No issue may be solved from the same level of consciousness that produced it.
Peter Drucker:
Efficiency is doing things correctly; effectiveness is doing the correct things.
Unless dedication is made, there are only promises and desires; but no plans
Lou Holtz:
The mental attitude you pick to assume towards life and everything it brings you will decide whether you realize your dreams.
What you're capable of accomplishing is decided by your talent and ability.
What you try to do is decided by your motivation.
How well you do something is decided by your mental attitude. Discipline isn't what you do to yourself; it's what you do for yourself. Before picking out an action, ask yourself, "Will this raise my opinion of myself?" If it doesn't, seek an alternative that will.
Steve Jobs:
When I was seventeen, I read a citation that went something like: "If you live every day like it was your last, someday you'll most surely be correct.
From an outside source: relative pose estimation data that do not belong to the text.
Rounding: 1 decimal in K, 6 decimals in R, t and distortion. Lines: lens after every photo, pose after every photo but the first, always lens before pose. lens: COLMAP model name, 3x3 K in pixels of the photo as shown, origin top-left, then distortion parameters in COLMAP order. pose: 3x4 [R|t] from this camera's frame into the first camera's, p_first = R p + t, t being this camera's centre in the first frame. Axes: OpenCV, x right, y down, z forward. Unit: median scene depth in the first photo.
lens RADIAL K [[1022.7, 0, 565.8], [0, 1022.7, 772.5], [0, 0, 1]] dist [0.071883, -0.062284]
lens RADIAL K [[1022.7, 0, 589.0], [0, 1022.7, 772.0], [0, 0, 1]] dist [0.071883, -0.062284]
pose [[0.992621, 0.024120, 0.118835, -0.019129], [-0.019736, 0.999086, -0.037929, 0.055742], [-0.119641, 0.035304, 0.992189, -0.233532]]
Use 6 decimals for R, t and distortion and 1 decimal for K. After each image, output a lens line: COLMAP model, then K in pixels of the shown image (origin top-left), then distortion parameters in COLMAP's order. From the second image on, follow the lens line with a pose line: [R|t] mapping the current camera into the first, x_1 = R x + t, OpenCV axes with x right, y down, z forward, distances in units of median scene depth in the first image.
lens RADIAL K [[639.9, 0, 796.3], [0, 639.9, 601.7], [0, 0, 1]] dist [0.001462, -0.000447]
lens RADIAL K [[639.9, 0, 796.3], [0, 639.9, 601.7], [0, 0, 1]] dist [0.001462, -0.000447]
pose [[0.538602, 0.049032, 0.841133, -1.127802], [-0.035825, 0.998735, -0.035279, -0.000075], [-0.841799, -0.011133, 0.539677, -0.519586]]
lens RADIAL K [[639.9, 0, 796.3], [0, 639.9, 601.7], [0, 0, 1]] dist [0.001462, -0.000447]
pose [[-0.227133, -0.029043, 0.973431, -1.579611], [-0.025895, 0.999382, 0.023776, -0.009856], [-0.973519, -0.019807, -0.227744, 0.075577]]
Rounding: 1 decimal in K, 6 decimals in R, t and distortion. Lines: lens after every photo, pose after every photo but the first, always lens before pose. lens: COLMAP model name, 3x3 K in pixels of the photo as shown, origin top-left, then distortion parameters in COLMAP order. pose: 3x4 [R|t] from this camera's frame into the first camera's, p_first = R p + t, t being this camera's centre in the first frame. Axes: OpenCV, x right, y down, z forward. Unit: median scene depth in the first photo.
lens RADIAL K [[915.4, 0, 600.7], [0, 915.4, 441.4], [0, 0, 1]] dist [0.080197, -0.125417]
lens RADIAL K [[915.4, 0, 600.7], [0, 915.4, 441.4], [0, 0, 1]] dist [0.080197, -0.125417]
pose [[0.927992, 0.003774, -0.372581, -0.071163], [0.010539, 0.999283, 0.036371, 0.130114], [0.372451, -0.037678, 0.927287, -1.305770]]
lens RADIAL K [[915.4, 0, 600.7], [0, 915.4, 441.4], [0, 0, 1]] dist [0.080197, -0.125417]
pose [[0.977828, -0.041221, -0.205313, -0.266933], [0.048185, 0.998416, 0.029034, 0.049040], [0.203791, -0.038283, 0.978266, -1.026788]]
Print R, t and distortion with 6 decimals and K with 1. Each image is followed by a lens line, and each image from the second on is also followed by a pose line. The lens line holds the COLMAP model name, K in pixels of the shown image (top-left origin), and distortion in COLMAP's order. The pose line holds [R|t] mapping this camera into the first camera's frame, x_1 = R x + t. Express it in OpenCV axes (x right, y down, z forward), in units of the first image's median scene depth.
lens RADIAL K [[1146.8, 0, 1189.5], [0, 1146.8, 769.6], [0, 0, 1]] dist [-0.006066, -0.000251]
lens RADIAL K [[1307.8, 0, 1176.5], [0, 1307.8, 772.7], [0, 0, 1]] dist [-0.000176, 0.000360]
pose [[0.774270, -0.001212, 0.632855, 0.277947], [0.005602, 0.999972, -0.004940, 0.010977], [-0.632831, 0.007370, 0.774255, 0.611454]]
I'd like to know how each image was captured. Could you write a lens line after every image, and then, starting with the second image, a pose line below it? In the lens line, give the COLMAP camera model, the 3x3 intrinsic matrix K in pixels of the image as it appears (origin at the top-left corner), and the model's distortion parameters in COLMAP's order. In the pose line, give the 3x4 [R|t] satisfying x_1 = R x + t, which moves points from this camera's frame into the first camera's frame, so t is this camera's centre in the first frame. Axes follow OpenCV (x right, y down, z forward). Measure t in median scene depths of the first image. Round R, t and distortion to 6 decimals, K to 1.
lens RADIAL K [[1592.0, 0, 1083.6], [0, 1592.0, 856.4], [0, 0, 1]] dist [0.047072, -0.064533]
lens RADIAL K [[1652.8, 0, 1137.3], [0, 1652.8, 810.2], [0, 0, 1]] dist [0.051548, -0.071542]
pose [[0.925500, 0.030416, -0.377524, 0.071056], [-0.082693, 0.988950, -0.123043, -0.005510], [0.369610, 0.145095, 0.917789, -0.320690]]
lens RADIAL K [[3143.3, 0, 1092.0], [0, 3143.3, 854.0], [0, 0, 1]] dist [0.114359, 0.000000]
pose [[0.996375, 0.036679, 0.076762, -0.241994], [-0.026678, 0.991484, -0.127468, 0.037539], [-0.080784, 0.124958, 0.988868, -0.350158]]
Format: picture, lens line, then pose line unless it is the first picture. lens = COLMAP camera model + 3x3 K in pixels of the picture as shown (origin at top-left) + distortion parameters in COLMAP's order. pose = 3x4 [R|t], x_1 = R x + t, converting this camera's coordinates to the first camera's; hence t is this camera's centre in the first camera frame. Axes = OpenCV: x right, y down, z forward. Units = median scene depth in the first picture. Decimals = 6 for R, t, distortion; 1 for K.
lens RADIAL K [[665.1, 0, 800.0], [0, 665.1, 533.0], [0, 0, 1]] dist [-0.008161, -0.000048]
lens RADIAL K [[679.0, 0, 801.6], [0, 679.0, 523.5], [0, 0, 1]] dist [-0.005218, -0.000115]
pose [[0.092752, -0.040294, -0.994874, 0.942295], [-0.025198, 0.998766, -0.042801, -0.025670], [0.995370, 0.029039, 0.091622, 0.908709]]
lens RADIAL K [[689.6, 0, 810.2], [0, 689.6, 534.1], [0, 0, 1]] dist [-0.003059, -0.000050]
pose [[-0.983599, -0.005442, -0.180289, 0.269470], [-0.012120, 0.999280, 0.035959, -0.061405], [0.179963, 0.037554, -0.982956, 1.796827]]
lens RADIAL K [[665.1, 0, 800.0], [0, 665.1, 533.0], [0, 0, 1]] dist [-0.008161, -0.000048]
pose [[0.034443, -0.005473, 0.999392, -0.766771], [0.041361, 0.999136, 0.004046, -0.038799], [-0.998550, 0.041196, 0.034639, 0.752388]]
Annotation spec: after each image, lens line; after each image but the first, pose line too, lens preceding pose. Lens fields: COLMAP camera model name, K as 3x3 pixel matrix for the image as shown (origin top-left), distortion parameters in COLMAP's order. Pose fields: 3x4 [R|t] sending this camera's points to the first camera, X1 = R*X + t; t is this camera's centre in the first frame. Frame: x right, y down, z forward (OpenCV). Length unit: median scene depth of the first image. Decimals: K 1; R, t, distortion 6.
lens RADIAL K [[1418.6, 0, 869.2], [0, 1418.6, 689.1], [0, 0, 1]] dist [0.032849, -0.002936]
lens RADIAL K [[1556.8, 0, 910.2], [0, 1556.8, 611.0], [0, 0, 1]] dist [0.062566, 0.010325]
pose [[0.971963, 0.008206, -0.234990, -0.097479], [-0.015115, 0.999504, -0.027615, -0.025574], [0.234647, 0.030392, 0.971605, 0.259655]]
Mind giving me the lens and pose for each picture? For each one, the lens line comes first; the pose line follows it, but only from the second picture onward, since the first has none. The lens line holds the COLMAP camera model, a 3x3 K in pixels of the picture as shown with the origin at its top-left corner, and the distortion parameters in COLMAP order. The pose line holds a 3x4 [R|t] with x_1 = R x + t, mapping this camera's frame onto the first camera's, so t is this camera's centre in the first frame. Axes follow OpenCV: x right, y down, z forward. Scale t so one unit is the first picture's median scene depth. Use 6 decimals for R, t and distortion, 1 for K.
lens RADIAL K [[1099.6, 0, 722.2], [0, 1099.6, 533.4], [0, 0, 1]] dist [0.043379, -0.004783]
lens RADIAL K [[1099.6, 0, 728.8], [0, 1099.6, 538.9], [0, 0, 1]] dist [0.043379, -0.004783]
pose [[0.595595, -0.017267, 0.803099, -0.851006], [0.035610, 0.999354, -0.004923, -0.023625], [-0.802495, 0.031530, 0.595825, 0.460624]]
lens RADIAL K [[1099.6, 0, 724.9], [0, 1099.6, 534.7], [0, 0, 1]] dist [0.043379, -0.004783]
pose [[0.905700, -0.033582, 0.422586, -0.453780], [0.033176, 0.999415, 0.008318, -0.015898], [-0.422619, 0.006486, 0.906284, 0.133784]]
This made an impression on me, and since then I've looked in the mirror each morning and asked myself: "If today were the final day of my life, would I wish to do what I'm about to do today?" And if the answer has been "No" for too many times in a row, I recognize I have to shift something.
Wrapping Up
Overcoming putting things off and making good use of your time may take some discipline, a word that strikes fear in the hearts of many people, including me. However I can generally get the fear to lessen, when I work on it, by centering on a quote about discipline: "Discipline is not what you do TO yourself -- it is what you Do FOR yourself."
And, speaking of doing something for yourself, don't forget to provide yourself a reward when you do make progress on overcoming putting things off and making good use of your time. Reinforcing positive behaviors helps turn them into habits.